2b. Plant without tuber. Lip obovate, dark purple with green markings, 15–17-veined … S. variegatus (Kores) Kores. Note: Key characters for the most part according to Kores [8]. The specimens illustrated as S. variegatus in Jones ([1], Figure 22.1) have the leaf characters of S. croftianus but lack a tuber and vary considerably in the details of the lip callus. They look intermediate between S. variegatus and S. croftianus in number of veins on the lip, suggesting that the two may not be distinct.

3a. Lip callus on either side with a long, subulate-filiform antenna, callus apex with two laterally flattened, triangular, vertical wings … S. antennatus Schuit., Saputra & Wanma.

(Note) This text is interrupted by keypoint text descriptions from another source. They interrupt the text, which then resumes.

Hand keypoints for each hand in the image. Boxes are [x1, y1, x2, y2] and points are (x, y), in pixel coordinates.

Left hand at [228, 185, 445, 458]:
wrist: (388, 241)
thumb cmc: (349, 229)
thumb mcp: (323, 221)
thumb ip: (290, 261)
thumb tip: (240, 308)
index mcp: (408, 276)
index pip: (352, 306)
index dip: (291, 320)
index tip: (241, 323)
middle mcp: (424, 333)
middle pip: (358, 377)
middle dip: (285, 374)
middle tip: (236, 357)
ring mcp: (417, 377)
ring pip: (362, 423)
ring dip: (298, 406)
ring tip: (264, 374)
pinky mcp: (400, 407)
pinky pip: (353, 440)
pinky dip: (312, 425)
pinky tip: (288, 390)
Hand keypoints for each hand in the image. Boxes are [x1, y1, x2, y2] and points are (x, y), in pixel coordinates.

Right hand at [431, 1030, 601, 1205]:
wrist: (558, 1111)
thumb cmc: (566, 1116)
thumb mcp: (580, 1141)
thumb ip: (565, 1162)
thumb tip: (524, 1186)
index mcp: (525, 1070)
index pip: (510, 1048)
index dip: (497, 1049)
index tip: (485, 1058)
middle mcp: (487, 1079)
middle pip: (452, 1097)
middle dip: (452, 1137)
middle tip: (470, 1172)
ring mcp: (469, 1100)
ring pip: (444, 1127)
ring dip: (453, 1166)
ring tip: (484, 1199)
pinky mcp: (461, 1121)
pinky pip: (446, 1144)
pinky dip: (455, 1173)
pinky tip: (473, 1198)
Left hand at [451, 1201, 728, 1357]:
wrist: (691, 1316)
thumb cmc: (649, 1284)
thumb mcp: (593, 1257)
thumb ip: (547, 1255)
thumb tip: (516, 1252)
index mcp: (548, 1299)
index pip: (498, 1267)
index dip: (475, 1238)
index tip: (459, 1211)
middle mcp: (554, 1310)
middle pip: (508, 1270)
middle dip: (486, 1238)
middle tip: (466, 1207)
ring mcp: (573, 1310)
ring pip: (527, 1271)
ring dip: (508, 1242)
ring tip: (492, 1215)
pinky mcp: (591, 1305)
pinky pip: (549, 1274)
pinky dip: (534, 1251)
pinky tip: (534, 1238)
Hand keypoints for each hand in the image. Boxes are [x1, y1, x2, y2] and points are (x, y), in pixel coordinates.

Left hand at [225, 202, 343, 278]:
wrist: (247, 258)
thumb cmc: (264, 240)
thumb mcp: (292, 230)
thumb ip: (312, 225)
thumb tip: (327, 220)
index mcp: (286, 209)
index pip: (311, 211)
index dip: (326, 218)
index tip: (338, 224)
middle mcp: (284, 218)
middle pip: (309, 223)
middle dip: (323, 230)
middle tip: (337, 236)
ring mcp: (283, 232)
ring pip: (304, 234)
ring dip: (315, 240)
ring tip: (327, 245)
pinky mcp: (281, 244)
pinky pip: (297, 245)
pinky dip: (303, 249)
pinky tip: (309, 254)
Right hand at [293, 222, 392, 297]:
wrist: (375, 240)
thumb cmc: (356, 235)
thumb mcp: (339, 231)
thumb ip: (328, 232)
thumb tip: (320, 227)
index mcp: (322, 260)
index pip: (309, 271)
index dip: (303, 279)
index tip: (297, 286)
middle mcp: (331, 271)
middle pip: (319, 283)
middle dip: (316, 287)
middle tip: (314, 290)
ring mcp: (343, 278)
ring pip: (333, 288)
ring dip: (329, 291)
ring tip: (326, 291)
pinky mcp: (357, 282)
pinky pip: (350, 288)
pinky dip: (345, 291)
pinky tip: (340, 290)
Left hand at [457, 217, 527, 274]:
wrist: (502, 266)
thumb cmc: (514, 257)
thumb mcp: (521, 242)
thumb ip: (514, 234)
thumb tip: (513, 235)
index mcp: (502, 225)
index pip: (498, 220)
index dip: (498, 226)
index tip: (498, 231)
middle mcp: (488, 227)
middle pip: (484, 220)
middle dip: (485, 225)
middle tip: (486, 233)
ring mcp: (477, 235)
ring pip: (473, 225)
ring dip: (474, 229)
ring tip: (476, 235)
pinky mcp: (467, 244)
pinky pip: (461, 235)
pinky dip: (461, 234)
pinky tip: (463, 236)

3b. Lip callus without antennae, apex without wings … S. gibbsiae (Kores) Kores.

3. Materials and Methods

Specimens were observed and photographed in the field; 3–4 samples were collected and preserved (dried and also stored in 70% ethanol). The samples were examined and photographed prior to preservation. Historic herbarium material was studied in the Natural History Museum (BM) in London. The fieldwork was carried out during 2023 and 2024 in the Arfak Mountains by a team of Universitas Papua (UNIPA), the West Papua Natural Resources Conservation Agency, and the Royal Botanic Gardens, Kew, for the purpose of documenting the orchid diversity of the Bird’s Head Peninsula of New Guinea. The second author (RS) also carried out fieldwork in the same area in 2025. Exact locality data are withheld in the interest of conservation.

4. Conclusions

More fieldwork around Anggi Gida Lake, where Stigmatodactylus gibbsiae was first collected and could still occur, is needed. Evidently, if a species was found there that agreed with Kores’s description and illustration, that is, if it had both a lip callus and a columnar appendage, our interpretation of S. gibbsiae would be incorrect, and the specimens we have identified as such belong to an undescribed species. For now, we consider it more likely that the discrepancies are due to a misinterpretation of poor type material of S. gibbsiae.